Sandusky's statement that he was brought down by a "well-orchestrated effort of the media, investigators, the system, Penn State, psychologists, civil attorneys and other accusers," was also criticized by Cleland. He said the remarks "flow from the undeniable to the unbelievable.”
Though Sandusky denied that he committed any crimes, his attorneys didn't challenge his designation as a sexually violent predator. To comply with his sex offender status, Sandusky must submit DNA samples to a government database.
After today's appearance, guards returned Sandusky to the county jail. In 10 days, he'll be transferred to a state prison in Camp Hill where corrections officials will determine where to incarcerate Sandusky.
At trial, prosecutors said Sandusky was a "predatory pedophile" and a "sick, disturbed man," who targeted "the most vulnerable kids, kids in need."
Defense lawyer Joe Amendola countered that Sandusky was the victim of a grand conspiracy and that prosecutors had no physical proof he had molested anyone. Because of the allegations, "everything [Jerry Sandusky] ever loved, everything he's ever built, and everything he's ever stood for -- it's gone," Amendola said.
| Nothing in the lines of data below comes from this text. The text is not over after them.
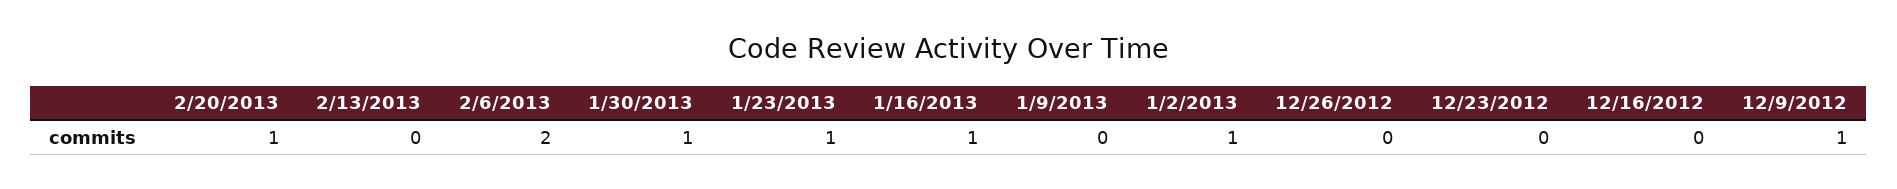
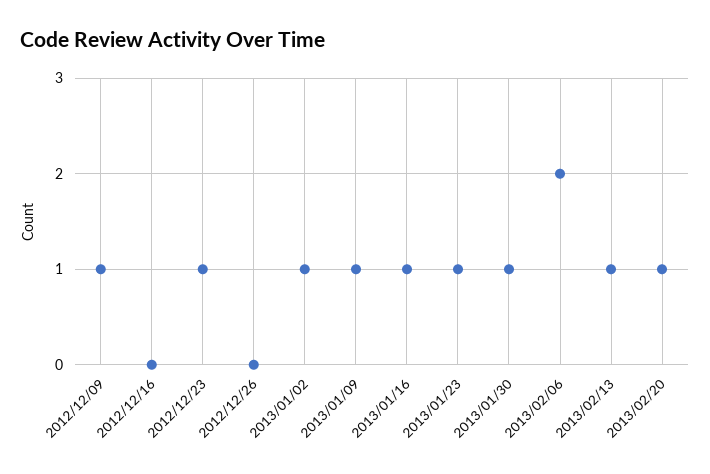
  {
    "2/20/2013": 1,
-   "2/13/2013": 0,
+   "2/13/2013": 1,
    "2/6/2013": 2,
    "1/30/2013": 1,
    "1/23/2013": 1,
    "1/16/2013": 1,
-   "1/9/2013": 0,
+   "1/9/2013": 1,
    "1/2/2013": 1,
    "12/26/2012": 0,
-   "12/23/2012": 0,
+   "12/23/2012": 1,
    "12/16/2012": 0,
    "12/9/2012": 1
  }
The case attracted widespread media coverage, as Sandusky was one of the most notable assistant football coaches in college football and the founder of The Second Mile, a nonprofit charity for underprivileged youth.
Prior to sentencing, Amendola told reporters he planned to appeal the sentencing, asking the judge for a reduced punishment and a new trial. If the motion is denied, Amedola said he would appeal to the Pennsylvania Superior Court, a process that could take several years.